# Favour to ask my lovely bride friends



## katieandbump

Hi girls I have fallen in love with a dress from berketex by Rosetta Nicolini called Christine. 
It's an Oyster colour dress and looks horrible on the site but ticked all the boxes for me whn i tried it on in the shop. Thing is it is way out of my budget for my dress so was wondering if you could kindly keep a look out for it on all your searching around ebay preloved/second hand dress sites etc. I've searchd and searched and nothing. There seems to be loads of second hand Rosetta Nicolini dresses around but none in Christine so annoying lol, got a year to keep looking so got my fingers crossed that one will turn up but figured more eyes are better than one set. :cry:
Thankyou in advance. Katie. xxxxxxxxx


----------



## R&G2007

Have you tried ringing around bridal shops that stock the designer?

Just had a loksie onthe website and the designer is having a ultimate Wedding Dress Sale in Worchester onthe 30th/31st July. The tickets are free. May be worth a look

Good luck


----------



## katieandbump

No way i live near worcester i went to the berketex shop to try it on there see have you got the link hun, i think only berketex stock that designer from what i've researched such a pain as that's the price i can't afford lol. Thankyou :flower:


----------



## R&G2007

I have been really cheeky, I have just phoned the shop, Berketex Bride, 10a College Street, Worcester, WR1 2LU, Phone: 01905 670 005

They have the dress in and it cost £1099 but if you order it on saturday they will give you 10% off which takes it down to £989.10 then you have to add on your alterations which cost £180 taking the total back up to £1169.10 which seems a lot but in this shop you can pay for your dress monthly and that equals £88.10 :happydance:

How does that sound?


----------



## katieandbump

Awww honey your a sweetie that's so nice of you to go to all that effort, sorry i should have said that's the deal they offered me when i went in and tried it on. 
I know people spend alot more on their dream dress but figure as I have a year might as well try and get it cheaper either second hand or an ex sample or something.
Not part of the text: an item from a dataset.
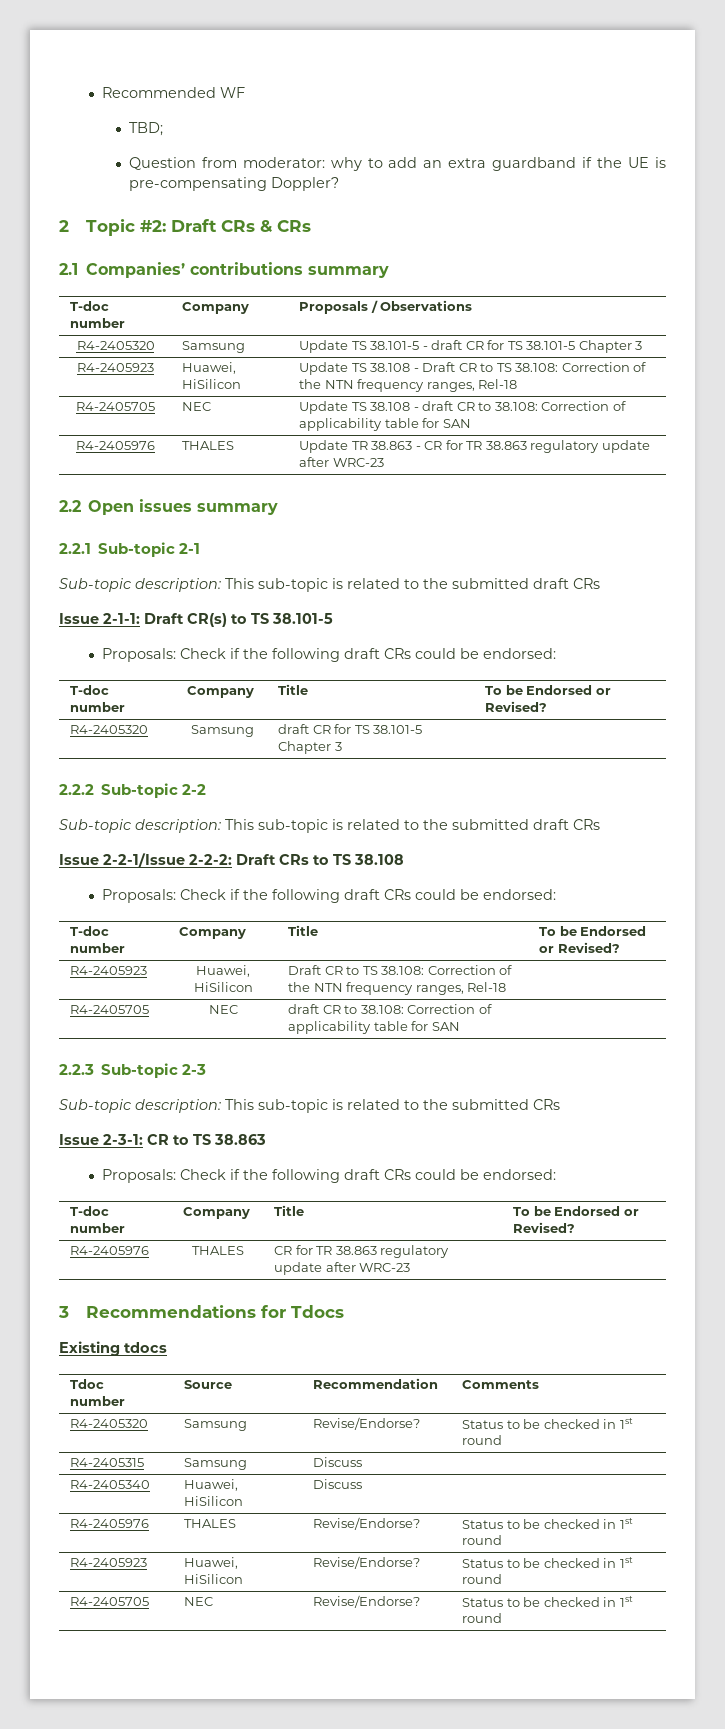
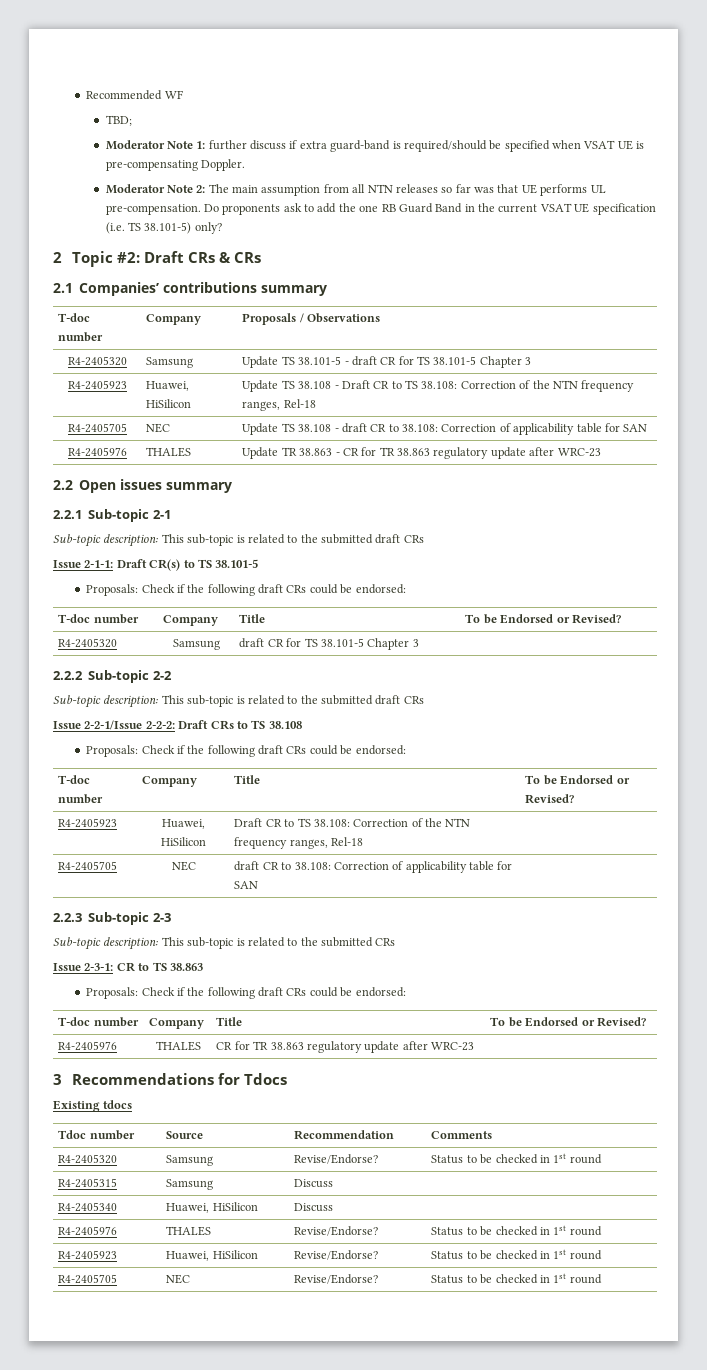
[128,157,666,171] [128,177,339,191] Question from moderator: why to add an extra guardband if the UE is pre-compensating Doppler? -> [105,140,645,152] [105,159,245,171] [105,184,606,196] [105,203,656,215] [105,222,222,234] Moderator Note 1: further discuss if extra guard-band is required/should be specified when VSAT UE is pre-compensating Doppler. // Moderator Note 2: The main assumption from all NTN releases so far was that UE performs UL pre-compensation. Do proponents ask to add the one RB Guard Band in the current VSAT UE specification (i.e. TS 38.101-5) only?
Might be impossible but that way as well we'll know later on how much we've managed to save and wether we can stretch to that dress nearer the time once all the other things are paid for. I know i'd kick myself if i got it new and didn't wait and it came up so much cheaper second hand iykwim. Also berketex is great if your planning your wedding in advance but as we're getting married in a year it will effect budget quite alot. 
If i went in and looked for dresses for a wedding two years away that would make it £40 a month damnit lol. So that's why i'm keeping an eye out for it second hand and asking kindly if people could let me know if they come across it throughout they're searches.
It's mad like i said i've come across loads of Rosetta Nicolini dresses in styles like rachelle, lainey, adrienne, sorento any girls name you can think of but Christine typical, where are you hiding Christine lol 
Thankyou so much again for doing that though very much apreciated. xxxxxx


----------



## R&G2007

Oh, no worries, I will keep my eyes peeled fir you. Hope you find your dream dress soon

G:flower:


----------



## polo_princess

Course i'll keep an eye out, if you see one for sale somewhere local to me, let me know hun and i can always go get it and send it up to you


----------



## katieandbump

Thankyou Holly that's so kind of you to offer i'll let you know if I come across one near you got a year til wedding so fingers crossed one pops up somewhere not fussed about the size either as even with alteration i'd still prob save money. :D xxx


----------



## polo_princess

No worries hun, its just another alternative if you did see one pop up for sale that was out of the area :hugs:


----------



## tmr1234

I was reading on another site where ladys have sent landy a pic of the dress they want and they have made it to the pic for like £200 some thing like that and thay have been as nice and as good as the real 1s


----------



## katieandbump

Oooh that sounds good have you got the link for the site? xx


----------



## aly888

There are companies on ebay who do that. They are mostly in china, but they only cost a couple hundred and like said, the design is basically the same :thumbup:

Sofiekirsten's dress was a 'china' one. If you can find her thread in here with her pics you will see how good it looked!! xx


----------



## katieandbump

Yeah her dress looked stunning thing is the picture isn't very clear at all and doesn't do it any justice and they wouldnt let us take pics in there i'll show you the pic to see how unclear it is on the website. 
https://www.berketexbride.com/acatalog/Product_Range_Christine_31.html

Looks horrible there but rly is gorgeous in real life that pic/model does nothing for the dress you can't really make out the detail of the diamonte either. :(


----------



## aly888

yeah, I googled the dress yesterday and I could tell the model wasnt really 'modelling' it very well. :lol:
It does look lovely. Are there not any other pics of it on the net anywhere?


----------



## katieandbump

No it's really bizare saying that when i went into berketex i didn't like any of the dresses but this one and she said they got it from the wedding show in birmingham and everyone who tried it on loved it so in the end they got given a sample to have in the shop all the time so perhaps its a new dress or something that might explain the fact that it can't be found anywhere else.


----------



## tmr1234

the web site is https://www.landybridal.com/ if you ask them and send them the pic they will tell you if they can do it from that pic


----------



## Reds123

Hi Katie

I have just bought the dress that you are after from Berketex Bride! When is your wedding?


----------